Two patients experienced unexpected deaths: one from hemorrhagic shock due to intercostal artery hemorrhage, likely related to the extent of diaphragm resection and surgical technique, and another from acute cerebral hemorrhage. Detailed preoperative evaluation and rigorous anticoagulant therapy post-surgery may help prevent such catastrophic events in the future. After discharge, all patients were treated with oral albendazole until liver function normalized. Regular follow-up included abdominal and chest CT scans every six months. Only one patient developed significant ascites due to anastomotic stenosis of the left hepatic vein three months postoperatively. The remaining patients resumed normal daily activities, with no evidence of hepatic insufficiency or failure.

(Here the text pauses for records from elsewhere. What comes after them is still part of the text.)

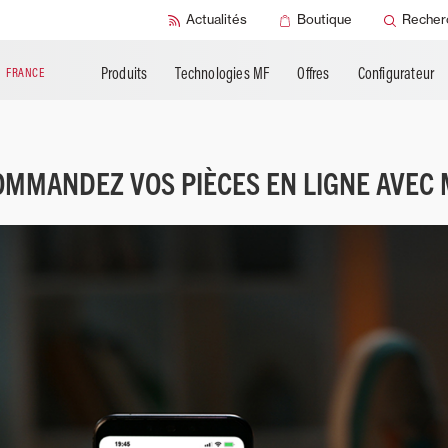
Produits
Documentation
SMART Check
Actualités
Boutique
Recher
complémentaires
technique
SMART Sécurit
Produits
Technologies MF
Offres
Configurateur
N
FRANCE
OMMANDEZ VOS PIÈCES EN LIGNE AVEC 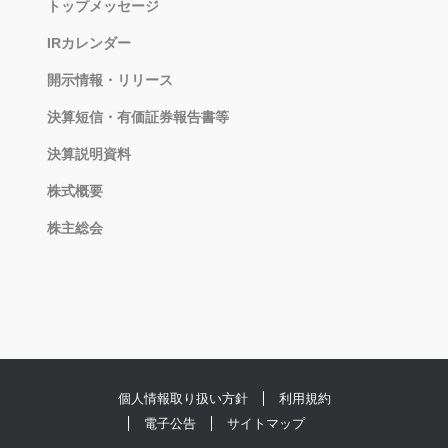
トップメッセージ
IRカレンダー
開示情報・リリース
決算短信・有価証券報告書等
決算説明資料
株式概要
株主総会
個人情報取り扱い方針
利用規約
電子公告
サイトマップ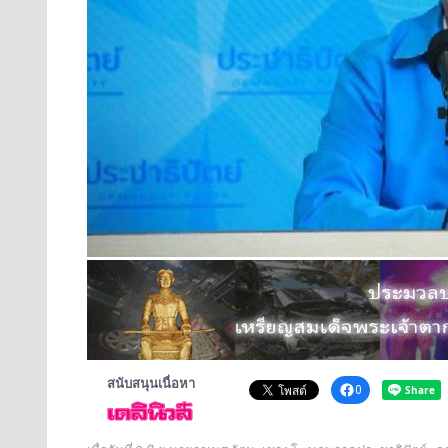
สนับสนุนเนื่อหา
0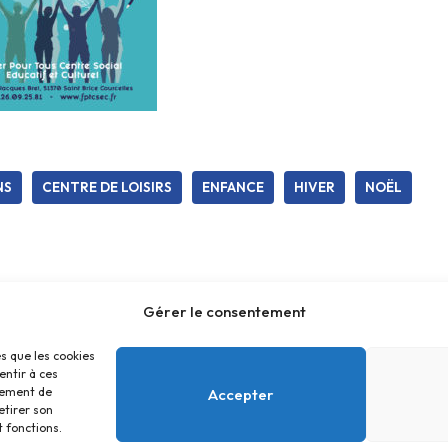
NS
CENTRE DE LOISIRS
ENFANCE
HIVER
NOËL
Gérer le consentement
es que les cookies
entir à ces
tement de
Accepter
etirer son
 fonctions.
Accueil
Contact
Confidentialité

In conclusion, multimodal fast-track protocols for ex vivo liver resection and autotransplantation in patients with end-stage hepatic alveolar echinococcosis are safe and feasible. Further studies with larger sample sizes and control groups are necessary to fully evaluate the therapeutic effects of these protocols in clinical practice.

Abbreviation

LT, liver transplantation; HAE, Hepatic Alveolar echinococcosis; MDT, Multidisciplinary team; CT, Computed tomography; MRI, Magnetic resonance imaging; 3D, Three-dimensional; PTCD, Percutaneous transhepatic cholangial drainage; VAS, Visual analogue scale; CRP, C-reactive protein; AE, Alveolar echinococcosis; RLV, Remnant liver volume; HTK, Histidine-tryptophan-ketoglutarate; IVC, Inferior vena cava.

Data Sharing Statement

All data used to perform the study, including the information downloaded from the database as well as that derived from the treatment of the bibliographic entries, are available in the Dataverse Project, an open access public repository.

Ethics Approval and Consent to Participate

This study was conducted in accordance with the Declaration of Helsinki and approved by the Ethics Committee of West China Hospital (approval number: No. 2017-38). The requirement for individual informed consent was waived by the ethics committee due to the retrospective nature of the study and the analysis used anonymous clinical data.

Consent for Publication

The authors give consent to publish the manuscript.

Acknowledgments

The authors thank Department of Liver Surgery, Liver Transplantation Center, West China Hospital, Sichuan University, West China School of Nursing, Sichuan University and Nursing Key Laboratory of Sichuan Province.

Author Contributions

All authors made a significant contribution to the work reported, whether that is in the conception, study design, execution, acquisition of data, analysis and interpretation, or in all these areas; took part in drafting, revising or critically reviewing the article; gave final approval of the version to be published; have agreed on the journal to which the article has been submitted; and agree to be accountable for all aspects of the work.

Funding

National Natural Science Foundation of China (82300593), Science and Technology Program of Sichuan Science and Technology Department (2023NSFSC0612), Postdoctoral Fund of Sichuan University (2023SCU12056), Postdoctoral Fund of Sichuan University West China Hospital (2023HXBH124).

Disclosure

The authors declare that they have no competing interests in this work.